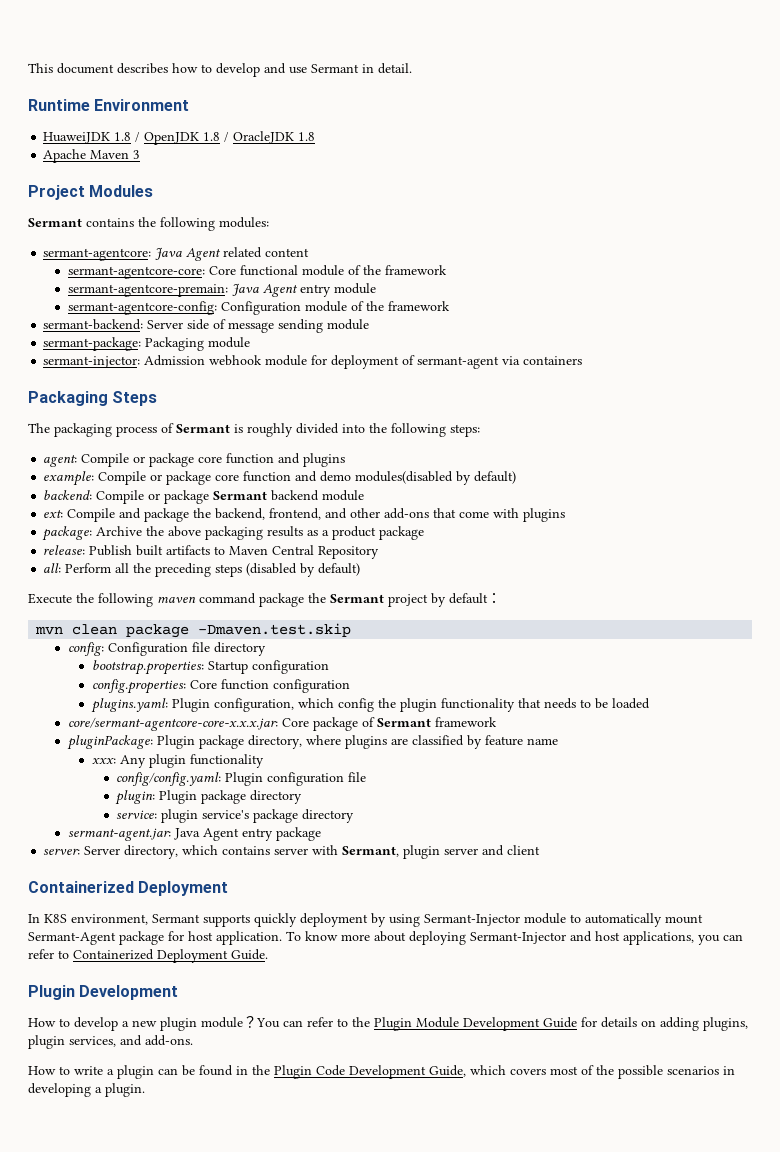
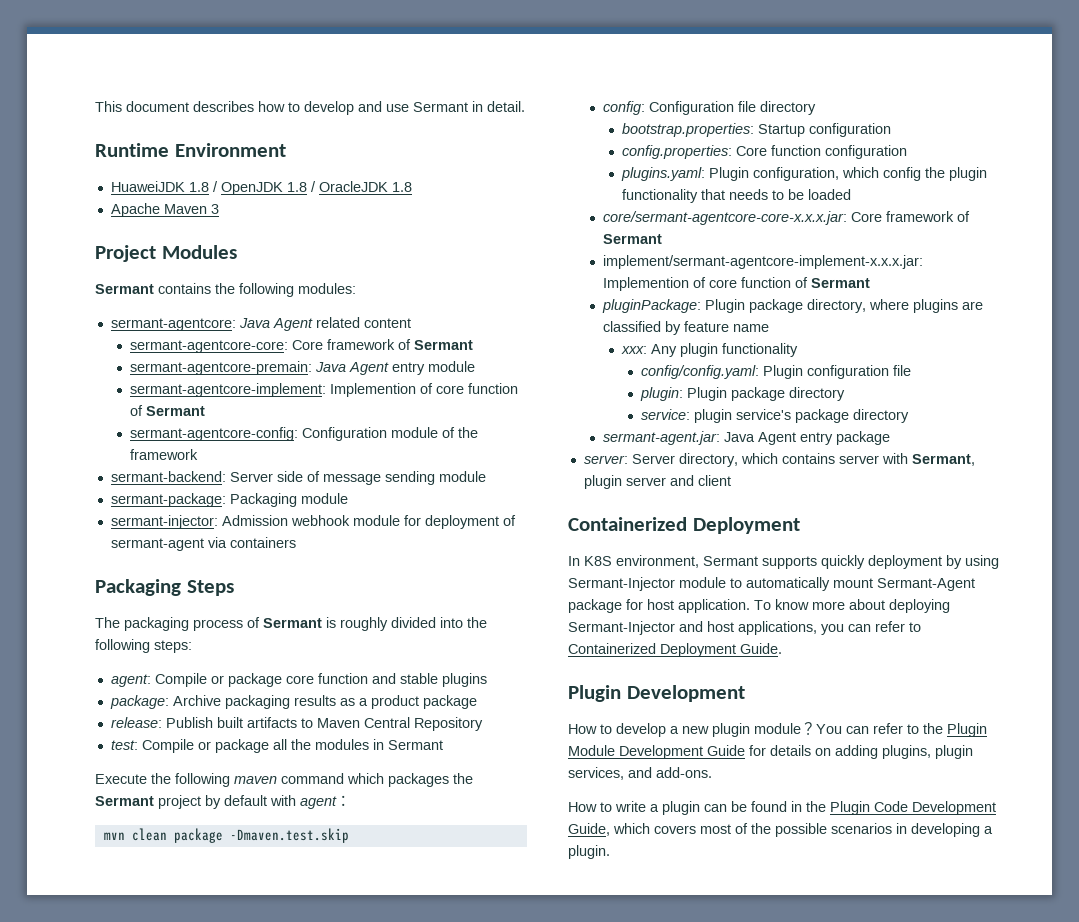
[239,265,447,276] functional module of the framework -> [326,339,473,350] framework of Sermant
(376, 288) none -> [129,383,518,397] [129,405,205,416] // sermant-agentcore-implement: Implemention of core function of Sermant
[303,453,346,467] [43,471,517,486] [43,490,365,504] [43,508,520,522] plugins // example: Compile or package core function and demo modules(disabled by default) // backend: Compile or package Sermant backend module // ext: Compile and package the backend, frontend, and other add-ons that come with -> [399,673,438,684] stable
[146,526,202,537] the above -> (221, 700) none
[43,563,361,577] all: Perform all the preceding steps (disabled by default) -> [110,739,443,753] test: Compile or package all the modules in Sermant
[259,593,304,607] package -> [347,773,449,787] which packages
(488, 598) none -> [270,795,337,809] with agent
[312,717,497,731] package of Sermant framework -> [885,211,970,222] [602,234,662,244] [602,255,923,269] [602,277,870,291] framework of Sermant // implement/sermant-agentcore-implement-x.x.x.jar: Implemention of core function of Sermant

* **REQUIRED WORK**
From the listing above, collect each line in which the string "modules" appears.

* **RESULT FOR THIS EXERCISE**
[303,453,346,467] [43,471,517,486] [43,490,365,504] [43,508,520,522] plugins // example: Compile or package core function and demo modules(disabled by default) // backend: Compile or package Sermant backend module // ext: Compile and package the backend, frontend, and other add-ons that come with -> [399,673,438,684] stable
[43,563,361,577] all: Perform all the preceding steps (disabled by default) -> [110,739,443,753] test: Compile or package all the modules in Sermant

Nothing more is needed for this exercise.